Business Leadership: Leading With Social Responsibility

Over the last several years that I've been working with business owners, entrepreneurs and those seeking to begin their own businesses, there seems to have been an underlying theme revolving around leadership. I recently wrote an article ("The Meaning and Essence of Business Leadership") and thought it would be beneficial to continue this topic with the focus on Social Responsibility. We know leaders are not made; nor are they "born," even though there are individuals who seem to exude all the necessary qualities that make a great leader and are therefore are referred to "born leaders." But what is this sought-after set of skills and abilities that makes you a great leader, and do you possess the desire to become a great leader? If you are asking yourself these questions (as well as can you do if you want to acquire these leadership skills not just from a business perspective but possibly from a personal one), read on.

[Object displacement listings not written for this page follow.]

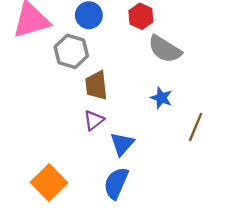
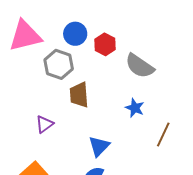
red hexagon: (141, 16) -> (105, 44), moved
purple triangle: (94, 120) -> (44, 124), moved

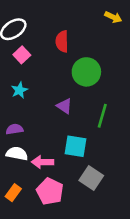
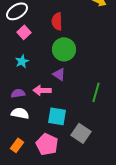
green circle: (86, 72) -> (64, 49), moved
green line: (102, 116) -> (96, 92), moved
cyan square: (75, 146) -> (57, 116), moved
pink arrow: (43, 162) -> (42, 90), moved

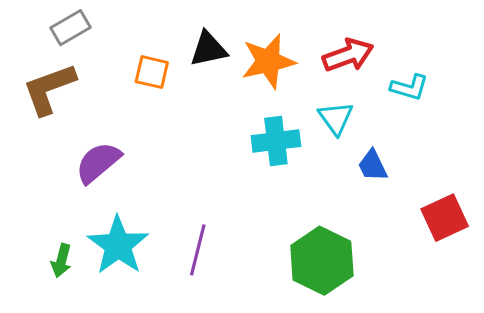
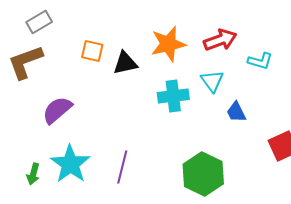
black triangle: (209, 49) -> (125, 63), moved

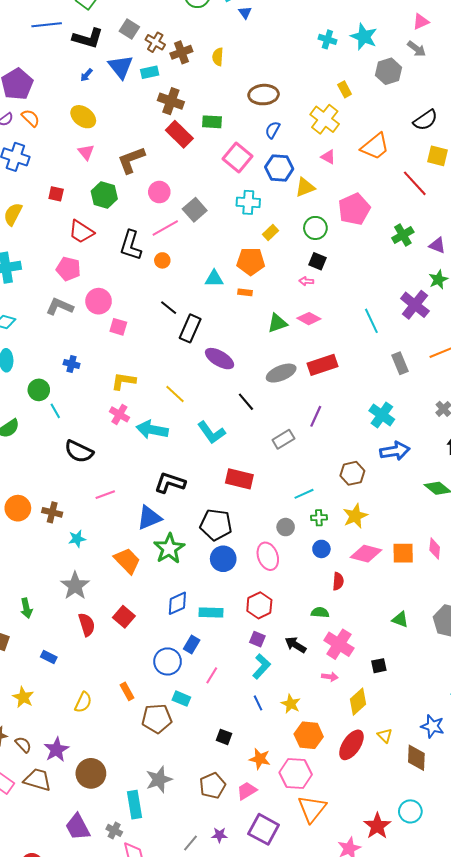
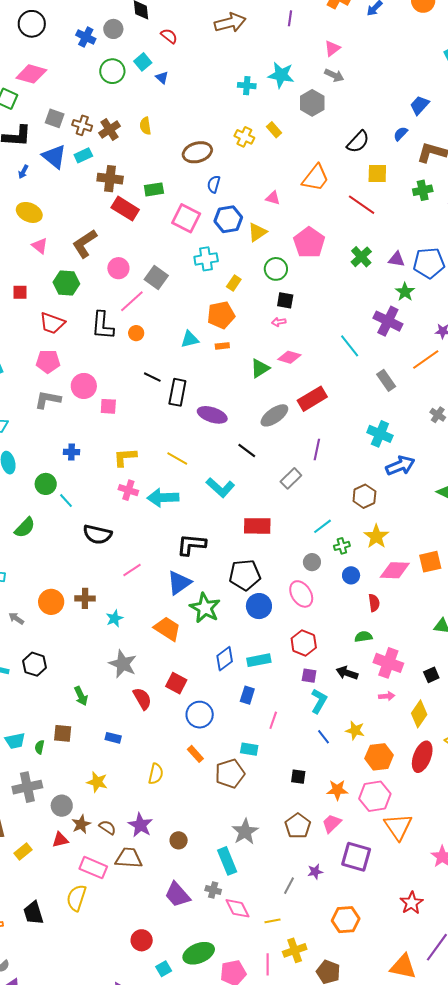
yellow cross: (325, 119) -> (244, 137), moved, size x0.7
blue circle: (168, 661) -> (200, 715), moved
brown circle: (91, 773) -> (179, 840), size x0.6

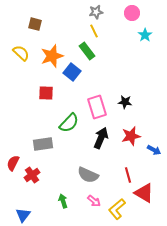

The first quality is respect; individuals can easily look up to and respect you as a leader if you respect them. Their respect will be based on your ability to communicate easily and compassionately your expectations of them. This is the second quality of a great leader: being a compassionate communicator. Within your mutual respect, your communication style will be inspiring. Those whom you lead will feel empowered by you to step out and up into their reaching for their goals—one of which will be to "please" you and to live up to your expectations. So the third quality is being able to inspire those who follow you. Now that we’ve covered three qualities that support being a great leader, let’s look at what might be another quality on which we often focus and talk about less but is nevertheless equally (if not more) important; that is, business leadership is based on social responsiveness.

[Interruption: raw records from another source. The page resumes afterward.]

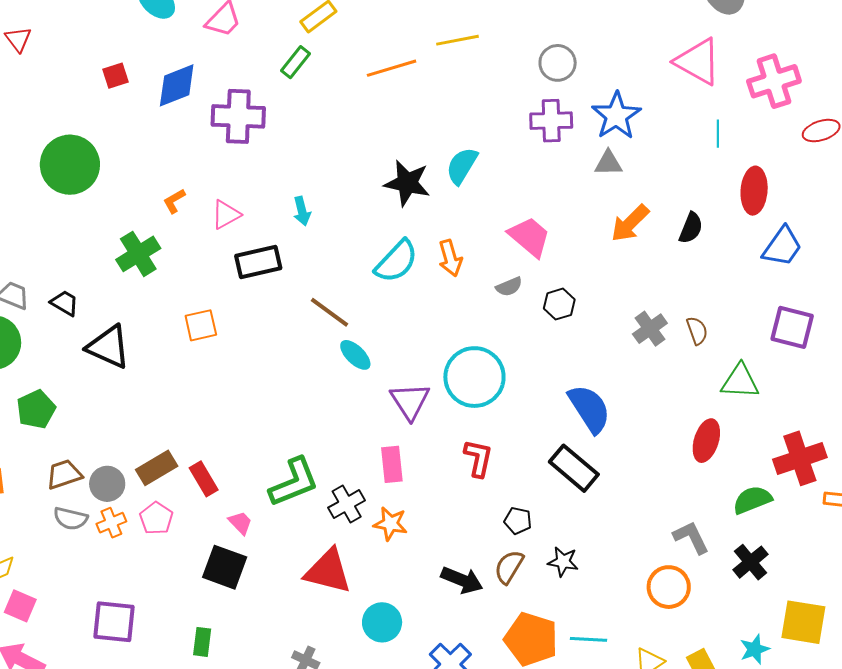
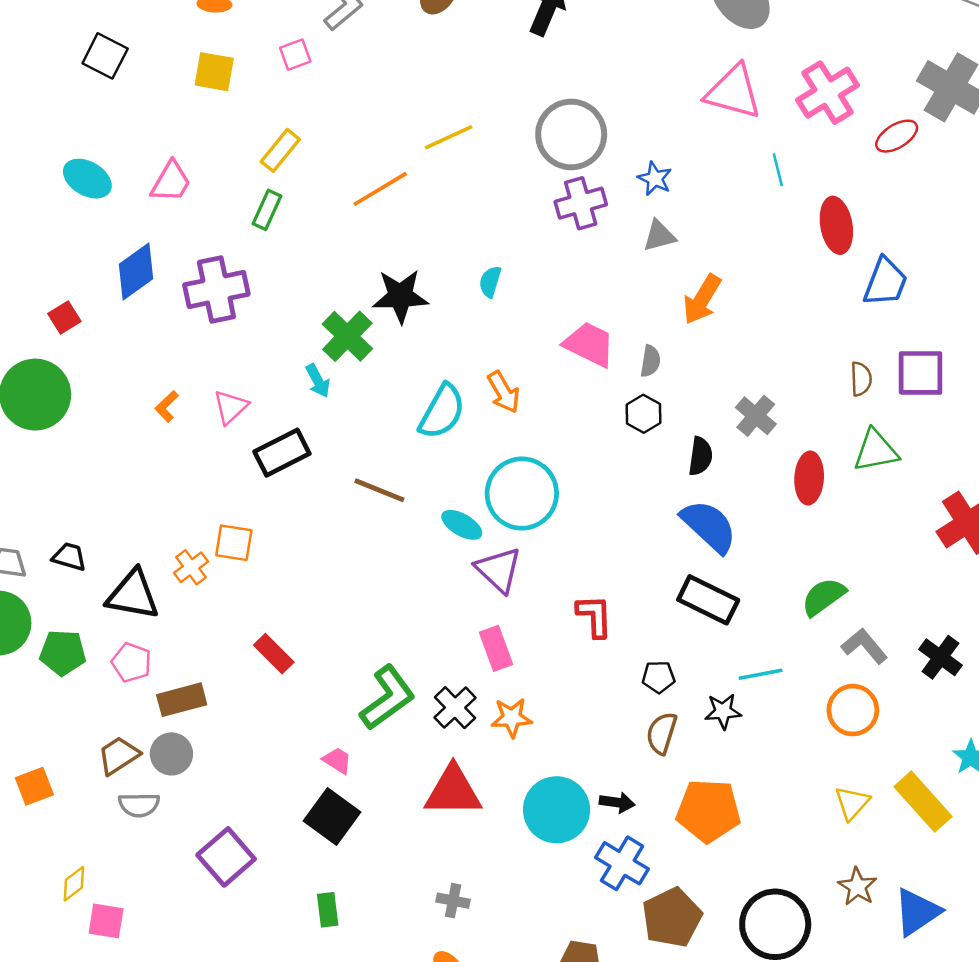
gray circle: (558, 63) -> (571, 135), size x1.6
red square: (115, 76) -> (64, 318), moved
blue star: (616, 116) -> (655, 179), size x0.6
cyan semicircle: (462, 166) -> (490, 282), size x0.7
black star: (407, 183) -> (400, 296), moved
black semicircle: (691, 228) -> (700, 456), moved
green cross: (138, 254) -> (347, 336), moved
gray semicircle: (509, 287) -> (650, 361), moved, turned -44
orange square: (201, 325) -> (234, 543), turned 36
brown semicircle: (697, 331) -> (861, 379), moved, turned 32
cyan ellipse: (355, 355) -> (462, 525), moved
cyan circle: (474, 377) -> (522, 493), moved
green pentagon: (36, 409) -> (63, 653), moved, turned -30
red ellipse: (706, 441) -> (809, 478), moved
brown rectangle: (157, 468) -> (182, 700), moved, turned 30
red rectangle: (204, 479) -> (274, 654), moved
green semicircle: (752, 500) -> (823, 597), moved
pink pentagon: (156, 518) -> (131, 662), moved
orange cross: (111, 523) -> (191, 567), moved
black square: (225, 567) -> (332, 816), turned 30
black arrow: (462, 580) -> (617, 802), moved, size x0.7
purple square: (114, 622) -> (226, 857), moved, turned -33
cyan circle: (382, 622) -> (557, 810), moved, size x1.4
cyan line: (589, 639) -> (761, 674), moved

But what is "Social Responsiveness?" How does business leadership encompass it? Social responsiveness essentially means that as a leader in business you are not only concerned with making profit but you also focus on being responsible for social development. It is not all about how smartly and wisely you can lead the world but also that you are not ignoring the values such as decency, integrity and simple morality of those who follow. Being socially responsive means adjusting your decision-making strategies to be in alignment with your values and morals while also respecting the values of your employees, customers and business associates –better known as your stakeholders. This will fulfill your stakeholders both personally and professionally and let them know how your decisions affect the others around you, which empowers you to be socially responsible. This doesn’t mean you are always saying "yes" or trying to please everyone, but it does mean you're willing to earn a little profit to support the greater good.

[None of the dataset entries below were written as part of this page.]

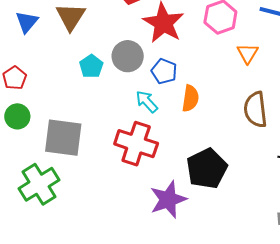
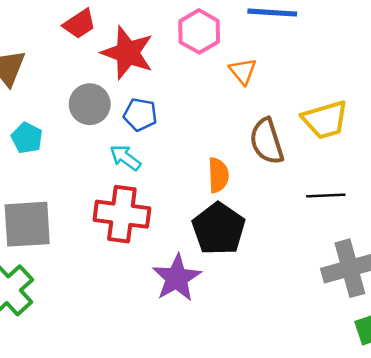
cyan pentagon: (91, 66) -> (27, 138), moved
orange semicircle: (190, 98) -> (218, 175), moved

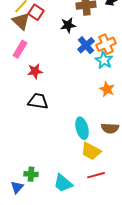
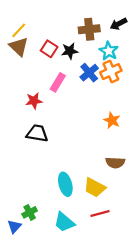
red square: (36, 12) -> (49, 49), moved
pink rectangle: (20, 49) -> (58, 82), moved
cyan star: (104, 60) -> (109, 51), moved
cyan ellipse: (82, 128) -> (65, 184), moved
green cross: (31, 174) -> (30, 212), turned -32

Business leaders who are in alignment with their values and morals have accepted their social responsibility (and as a result improve their bottom lines), have a more grounded employee base, and enjoy increased respect of their decisions. As their respect grows, so too does their loyalty of the stakeholders. Customers today are better connected than they were a decade ago, and they use these connections to get recommendations, give referrals and learn about the social consciousness of a business and its management team. Initially embracing your social responsibility as a leader may provide more challenges than you think, and working through these challenges will allow your business to be stronger and more competitive while allowing you to grow and truly become the leader you desire to be.

When it comes to business leadership and social responsibility, it is not only about making the "touchy-feely" decisions. Remember that a good and genuine business leader knows how to lead by integrating business and social relations together, thus making sure the business decisions made are in the best interest of every individual and not only for the business itself.